(Trecho selecionado):
******************************

Muniz Ferreira afirma que sua participação no curso incluiu a tarefa de abordar a controvérsia sobre a utilidade do marxismo na luta antirracista. Ele explica que as posições de Karl Marx e Friedrich Engels, desde o século XIX, já condenavam o colonialismo e a escravidão, e que a obra de Lenin no século XX continuou essa tradição, culminando em importantes iniciativas anticoloniais, como o primeiro congresso dos povos do Oriente em 1920.
O professor destaca várias contribuições dos movimentos comunistas e socialistas para as lutas de libertação na África, incluindo o apoio da Revolução Cubana às lutas de independência em países como Angola e Argélia. “É importante lembrar o papel que Cuba desempenhou na consolidação da independência angolana, enfrentando a invasão da África do Sul racista com o apoio militar e armamentista soviético”, disse Muniz Ferreira.
O historiador também menciona importantes intelectuais marxistas como Claudia Jones, pioneira no pensamento sobre interseccionalidade, e outros militantes revolucionários que contribuíram significativamente para a luta antirracista. Ele criticou a invisibilização dessas figuras por discursos antimarxistas e anticomunistas que predominam em alguns setores do movimento negro.
“Para mim, é inimaginável a emancipação do povo negro sem a superação do capitalismo”, declarou Muniz Ferreira. Ele argumentou que o capitalismo é incapaz de resolver o problema do racismo, afirmando que nenhuma sociedade capitalista conseguiu eliminá-lo. “O capitalismo foi o único modo de produção que a Europa exportou para o resto do mundo, enquanto o socialismo, com suas experiências igualitárias e comunitárias, está inscrito na formação de diversas sociedades, incluindo as africanas”, acrescenta.
Muniz Ferreira conclui sua fala expressando a importância de recuperar e refletir sobre a contribuição dos intelectuais marxistas na luta antirracista. “A luta antirracista é necessariamente uma luta anticapitalista”, finaliza.
O desafio da divulgação de ideias
O professor Ricardo Moreno, doutor em História pela Universidade Federal Fluminense e professor da Universidade Estadual da Bahia, abordou temas cruciais sobre os desafios enfrentados pelos marxistas na atual conjuntura. Ele também é dirigente estadual do PCdoB na Bahia e membro do Núcleo Nacional de Ensino e Pesquisa sobre Estado e Classe da Escola João Amazonas, e destaca a importância de reflexões internas dentro do movimento marxista. Ele citou um exemplo de uma palestra em Salvador, onde uma autora em voga, durante um evento organizado pela Secretaria de Política para Mulheres (dirigida pelo PCdoB na época), fez uma declaração anti-marxista que foi amplamente aplaudida. “Isso nos faz refletir sobre onde estamos falhando, porque estamos dando espaço e palanque a ideias que são contra nós”, disse Moreno.

******************************

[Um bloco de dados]
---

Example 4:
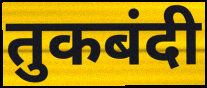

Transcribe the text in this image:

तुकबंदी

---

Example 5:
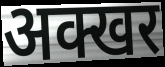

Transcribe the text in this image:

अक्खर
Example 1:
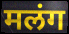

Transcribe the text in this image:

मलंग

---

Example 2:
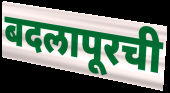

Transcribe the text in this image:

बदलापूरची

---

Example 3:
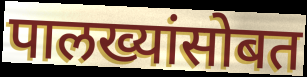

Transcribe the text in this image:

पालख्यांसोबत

******************************

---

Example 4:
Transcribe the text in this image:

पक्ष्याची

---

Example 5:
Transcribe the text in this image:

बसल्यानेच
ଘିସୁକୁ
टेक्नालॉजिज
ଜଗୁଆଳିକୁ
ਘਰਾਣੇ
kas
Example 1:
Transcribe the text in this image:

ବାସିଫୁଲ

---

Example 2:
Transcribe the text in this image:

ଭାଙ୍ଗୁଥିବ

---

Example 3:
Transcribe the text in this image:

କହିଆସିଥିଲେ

******************************

(Tarefas a realizar):
1. Copie o trecho selecionado sem alterações, começando em "O historiador também" e terminando em "do movimento negro.".
2. Diga se cada afirmação abaixo concorda com o trecho selecionado, respondendo sim ou não e citando literalmente as palavras do trecho que decidem a resposta: (a) Claudia Jones é apresentada como pioneira no pensamento sobre interseccionalidade. (b) O primeiro congresso dos povos do Oriente ocorreu em 1910. (c) Ricardo Moreno é doutor em História pela Universidade Federal da Bahia.

(Respostas):
1.
O historiador também menciona importantes intelectuais marxistas como Claudia Jones, pioneira no pensamento sobre interseccionalidade, e outros militantes revolucionários que contribuíram significativamente para a luta antirracista. Ele criticou a invisibilização dessas figuras por discursos antimarxistas e anticomunistas que predominam em alguns setores do movimento negro.

2.
(a) Sim: "Claudia Jones, pioneira no pensamento sobre interseccionalidade".
(b) Não: "o primeiro congresso dos povos do Oriente em 1920".
(c) Não: "doutor em História pela Universidade Federal Fluminense".